La cessation du contrat de travail La cessation du contrat de travail

Question préliminaire: le travailleur est-il protégé?

Introduction: une problématique essentielle

Avant de pouvoir procéder au licenciement d’une personne, il importe de vérifier rigoureusement si le travailleur en question jouit ou non d’une protection contre le licenciement.

Sur ce point, le droit du travail belge se mue peu à peu en un véritable champ de mines. En effet, il existe un large éventail de statuts de protection et celui-ci ne cesse de croître.

Licencier une personne sans s’apercevoir que celle-ci est protégée peut se révéler un geste non seulement lourd de conséquences financières, mais peut aussi détériorer les relations avec les partenaires sociaux au sein de l’entreprise.

Cette problématique requiert dès lors une attention absolue.

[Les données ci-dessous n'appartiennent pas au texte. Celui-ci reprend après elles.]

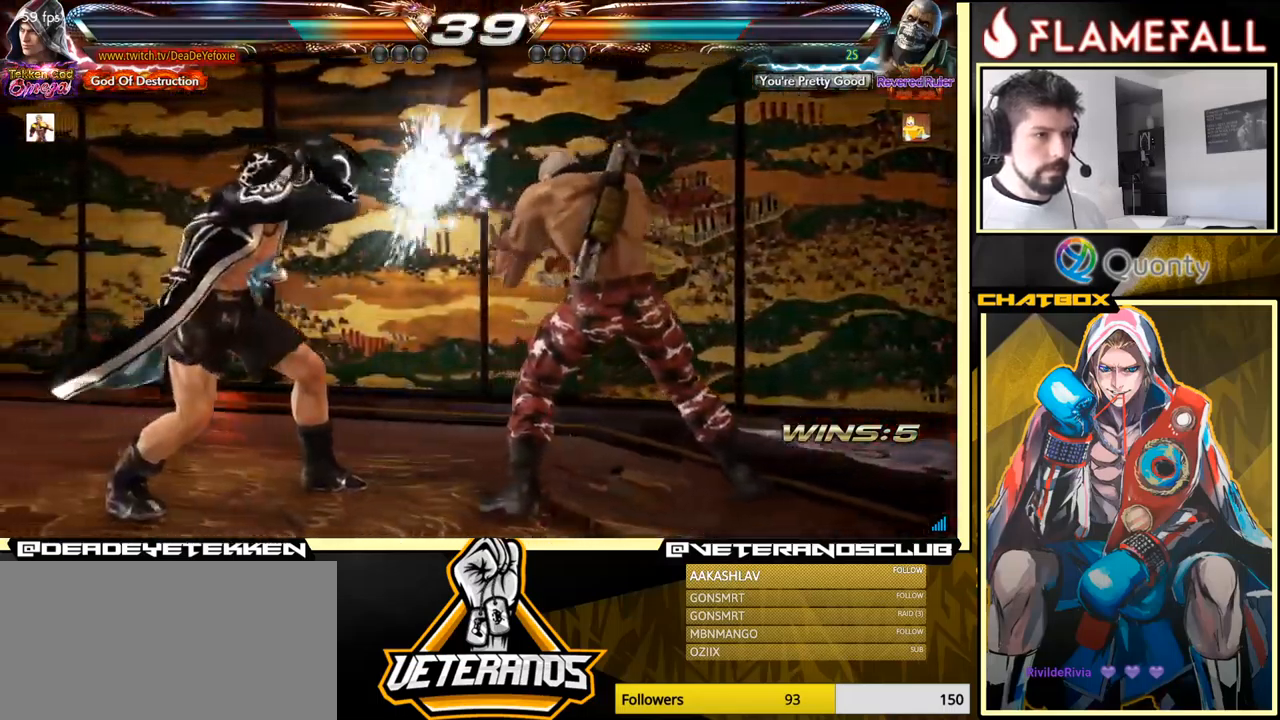
{"buttons": [], "left_stick": "left", "events": [[250, "left_stick", "center"], [300, "left_stick", "left"]]}
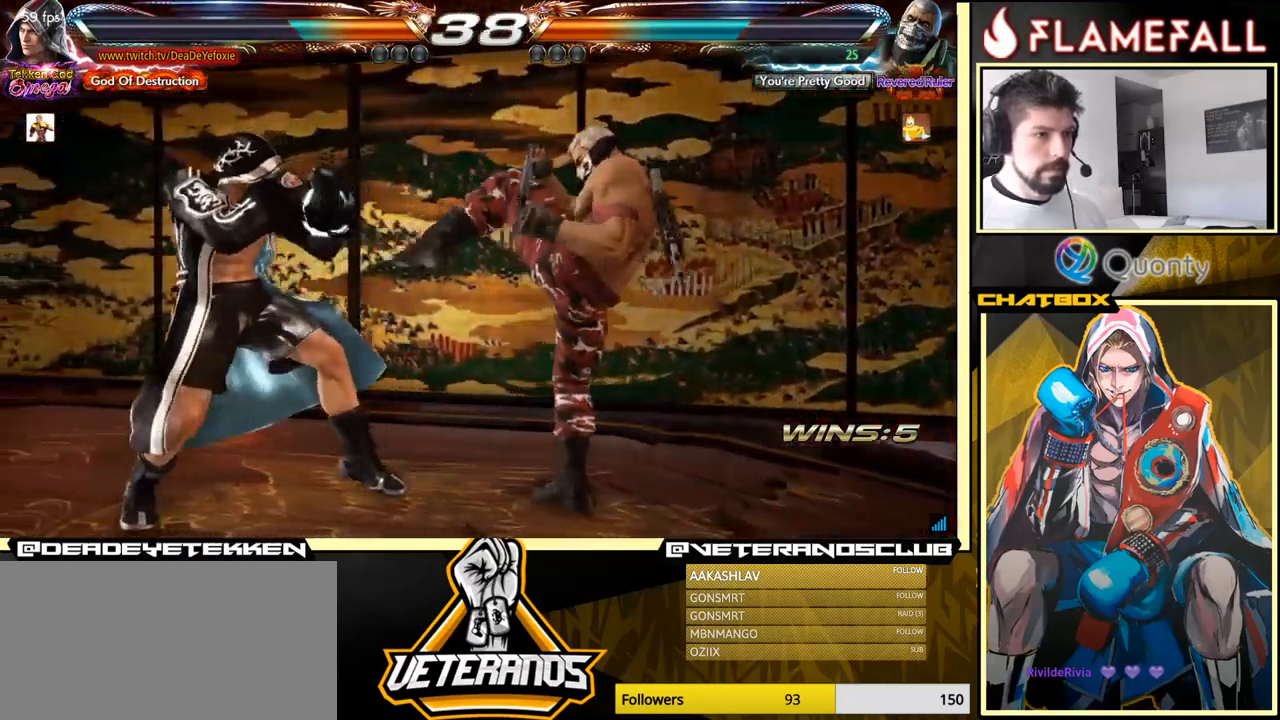
{"buttons": ["X"], "left_stick": "right", "events": [[117, "left_stick", "center"], [183, "left_stick", "down"], [250, "left_stick", "center"], [383, "left_stick", "down"], [450, "left_stick", "right"], [483, "X", "down"]]}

Aperçu des statuts de protection

La loi confère une protection contre le licenciement aux travailleurs qui se trouvent dans une situation particulière, comme les travailleuses enceintes, ou qui exercent une fonction particulière, comme des délégués syndicaux.

Il est interdit aux employeurs occupant certains travailleurs qui jouissent d’une telle protection contre le licenciement de poser quel qu’acte que ce soit qui entraînerait la rupture unilatérale du contrat pendant la durée de protection. Par contre, le licenciement est permis pour une autre catégorie de travailleurs, à la condition que l’employeur démontre que les motifs du licenciement sont étrangers aux raisons justifiant la protection contre le licenciement (par exemple, du fait d’une grossesse).

Les pages suivantes dressent un aperçu des différents travailleurs protégés, du début et de la fin de la période de validité de la protection et des sanctions d’application dans le cas où l’employeur devrait procéder à un licenciement illégitime.

Schéma: Les Statuts de Protection

Quelques remarques relatives à certains statuts de protection

Candidats aux élections sociales du conseil d’entreprise et/ou du comité de prévention

Dans la pratique, les négligences les plus fréquentes concernent les candidats aux élections sociales. Il est en effet courant de ne pas se rendre compte qu’un travailleur déterminé bénéficie de cette protection et de licencier l’intéressé.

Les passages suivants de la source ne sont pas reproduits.